In the cities table, there are several city names that appear in multiple states. For example, there is a Cleveland, OH and a Cleveland, TN. Springfield is also a popular city name.
Write a query that determines how many city names appear in multiple states (the answer should be 62).

Now, format your table so that it looks like the one below.
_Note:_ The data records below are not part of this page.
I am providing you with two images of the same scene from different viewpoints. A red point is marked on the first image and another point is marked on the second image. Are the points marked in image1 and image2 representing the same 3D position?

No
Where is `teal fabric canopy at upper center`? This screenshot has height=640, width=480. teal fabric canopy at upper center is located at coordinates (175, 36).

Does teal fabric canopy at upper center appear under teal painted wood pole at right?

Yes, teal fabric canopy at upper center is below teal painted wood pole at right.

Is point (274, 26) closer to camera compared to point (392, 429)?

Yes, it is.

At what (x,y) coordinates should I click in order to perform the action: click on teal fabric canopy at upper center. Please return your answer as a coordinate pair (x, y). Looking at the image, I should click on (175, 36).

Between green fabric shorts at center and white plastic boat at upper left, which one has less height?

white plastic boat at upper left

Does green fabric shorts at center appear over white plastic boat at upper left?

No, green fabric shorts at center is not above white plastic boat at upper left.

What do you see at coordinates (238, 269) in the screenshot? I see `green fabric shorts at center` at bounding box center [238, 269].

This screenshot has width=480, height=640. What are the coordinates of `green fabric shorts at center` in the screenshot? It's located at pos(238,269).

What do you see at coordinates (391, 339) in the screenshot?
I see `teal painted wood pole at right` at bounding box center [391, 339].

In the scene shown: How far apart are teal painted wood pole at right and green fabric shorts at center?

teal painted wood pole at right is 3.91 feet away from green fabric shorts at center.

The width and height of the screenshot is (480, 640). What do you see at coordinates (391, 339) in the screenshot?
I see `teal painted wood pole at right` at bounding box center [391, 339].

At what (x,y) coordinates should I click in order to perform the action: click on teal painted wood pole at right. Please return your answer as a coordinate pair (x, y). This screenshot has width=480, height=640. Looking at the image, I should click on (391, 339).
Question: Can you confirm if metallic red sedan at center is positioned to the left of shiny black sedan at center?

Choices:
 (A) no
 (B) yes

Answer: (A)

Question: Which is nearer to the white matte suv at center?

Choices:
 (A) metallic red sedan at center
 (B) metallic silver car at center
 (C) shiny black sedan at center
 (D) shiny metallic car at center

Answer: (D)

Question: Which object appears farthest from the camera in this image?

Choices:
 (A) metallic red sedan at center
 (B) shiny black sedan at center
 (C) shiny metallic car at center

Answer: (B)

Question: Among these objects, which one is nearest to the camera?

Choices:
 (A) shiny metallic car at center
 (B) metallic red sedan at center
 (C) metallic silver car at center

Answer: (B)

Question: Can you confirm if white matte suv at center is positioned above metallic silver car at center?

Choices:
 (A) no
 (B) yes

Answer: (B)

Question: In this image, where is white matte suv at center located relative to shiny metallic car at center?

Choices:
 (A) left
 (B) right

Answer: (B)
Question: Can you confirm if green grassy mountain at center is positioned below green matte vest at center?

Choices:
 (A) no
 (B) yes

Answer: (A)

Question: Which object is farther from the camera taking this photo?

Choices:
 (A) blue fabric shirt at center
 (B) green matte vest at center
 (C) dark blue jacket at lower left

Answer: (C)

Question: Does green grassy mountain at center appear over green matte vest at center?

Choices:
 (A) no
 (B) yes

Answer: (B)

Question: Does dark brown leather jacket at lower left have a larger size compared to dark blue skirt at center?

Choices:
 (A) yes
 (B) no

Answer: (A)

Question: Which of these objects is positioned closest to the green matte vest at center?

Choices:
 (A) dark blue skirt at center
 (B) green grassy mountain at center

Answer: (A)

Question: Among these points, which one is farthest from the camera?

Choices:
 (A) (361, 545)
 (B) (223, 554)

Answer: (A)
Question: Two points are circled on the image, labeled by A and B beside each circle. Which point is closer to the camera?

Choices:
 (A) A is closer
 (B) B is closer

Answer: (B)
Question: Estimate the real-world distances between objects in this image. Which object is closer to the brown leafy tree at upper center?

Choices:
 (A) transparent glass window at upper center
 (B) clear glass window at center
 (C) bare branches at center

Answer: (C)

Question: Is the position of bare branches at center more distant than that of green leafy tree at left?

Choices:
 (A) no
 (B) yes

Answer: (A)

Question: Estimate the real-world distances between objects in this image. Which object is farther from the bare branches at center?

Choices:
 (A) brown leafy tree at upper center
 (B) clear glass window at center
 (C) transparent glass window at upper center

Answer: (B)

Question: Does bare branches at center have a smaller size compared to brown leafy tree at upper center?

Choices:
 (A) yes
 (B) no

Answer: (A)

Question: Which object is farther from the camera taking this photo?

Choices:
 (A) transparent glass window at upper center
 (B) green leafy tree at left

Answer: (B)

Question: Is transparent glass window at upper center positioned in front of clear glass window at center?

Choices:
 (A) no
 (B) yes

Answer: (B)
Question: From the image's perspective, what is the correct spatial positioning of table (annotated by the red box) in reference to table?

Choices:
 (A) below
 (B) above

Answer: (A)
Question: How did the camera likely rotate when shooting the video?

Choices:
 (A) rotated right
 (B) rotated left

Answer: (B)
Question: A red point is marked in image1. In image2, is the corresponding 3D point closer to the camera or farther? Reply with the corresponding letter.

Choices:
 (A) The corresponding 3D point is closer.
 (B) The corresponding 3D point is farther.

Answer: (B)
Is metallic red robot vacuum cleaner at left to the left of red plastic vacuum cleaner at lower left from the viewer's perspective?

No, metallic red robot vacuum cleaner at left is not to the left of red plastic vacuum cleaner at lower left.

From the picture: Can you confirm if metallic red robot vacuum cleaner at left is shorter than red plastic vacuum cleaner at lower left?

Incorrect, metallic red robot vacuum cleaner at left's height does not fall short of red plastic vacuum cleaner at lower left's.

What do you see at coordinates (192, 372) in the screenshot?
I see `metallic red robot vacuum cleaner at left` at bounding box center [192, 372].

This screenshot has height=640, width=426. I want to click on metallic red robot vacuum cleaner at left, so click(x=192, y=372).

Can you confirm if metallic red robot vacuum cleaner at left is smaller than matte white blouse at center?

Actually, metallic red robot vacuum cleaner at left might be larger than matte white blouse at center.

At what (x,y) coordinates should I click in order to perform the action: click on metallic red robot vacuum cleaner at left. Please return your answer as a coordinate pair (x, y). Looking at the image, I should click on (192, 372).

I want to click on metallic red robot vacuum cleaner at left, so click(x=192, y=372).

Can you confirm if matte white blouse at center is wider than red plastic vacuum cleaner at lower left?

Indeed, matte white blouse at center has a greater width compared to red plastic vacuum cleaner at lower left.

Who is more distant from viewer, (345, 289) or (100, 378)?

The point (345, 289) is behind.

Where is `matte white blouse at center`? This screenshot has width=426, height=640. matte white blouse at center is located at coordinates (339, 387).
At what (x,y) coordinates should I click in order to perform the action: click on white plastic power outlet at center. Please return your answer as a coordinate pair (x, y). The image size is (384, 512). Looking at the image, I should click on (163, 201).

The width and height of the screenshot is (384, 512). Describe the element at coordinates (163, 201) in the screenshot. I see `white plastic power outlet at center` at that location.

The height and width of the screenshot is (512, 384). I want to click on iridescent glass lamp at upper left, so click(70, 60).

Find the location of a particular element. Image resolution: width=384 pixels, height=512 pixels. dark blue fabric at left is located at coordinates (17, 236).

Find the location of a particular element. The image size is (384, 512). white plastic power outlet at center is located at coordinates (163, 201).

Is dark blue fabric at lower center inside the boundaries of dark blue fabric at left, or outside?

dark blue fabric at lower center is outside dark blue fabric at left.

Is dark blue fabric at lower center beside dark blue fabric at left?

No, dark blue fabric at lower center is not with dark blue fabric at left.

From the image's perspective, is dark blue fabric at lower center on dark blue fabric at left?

HINT: you'll want to use at least one GROUP_CONCAT, and also a CONCAT inside the GROUP_CONCAT

+--------------+--------------------------------------------------------------------------------------------+
| city_name    | states_and_pops                                                                            |
+--------------+--------------------------------------------------------------------------------------------+
| Albany       | New York (98424), Georgia (76185), Oregon (51583)                                          |
| Alexandria   | Virginia (148892), Louisiana (48426)                                                       |
| Apple Valley | California (70924), Minnesota (50201)                                                      |
| Auburn       | Washington (74860), Alabama (58582)                                                        |
| Aurora       | Colorado (345803), Illinois (199963)                                                       |

...

| Warren       | Michigan (134873), Ohio (40768)                                                            |
| Westminster  | Colorado (110945), California (91739)                                                      |
| Wilmington   | North Carolina (112067), Delaware (71525)                                                  |
+--------------+--------------------------------------------------------------------------------------------+

Deliverables

For Part 1, create a zip file containing each Python program and the updated presidents.csv file, plus any other CSV files produced.
For Part 2, save a text file containing your results (or create another zip file if you did screenshots).
Post these files to the Assignments page on BrightSpace.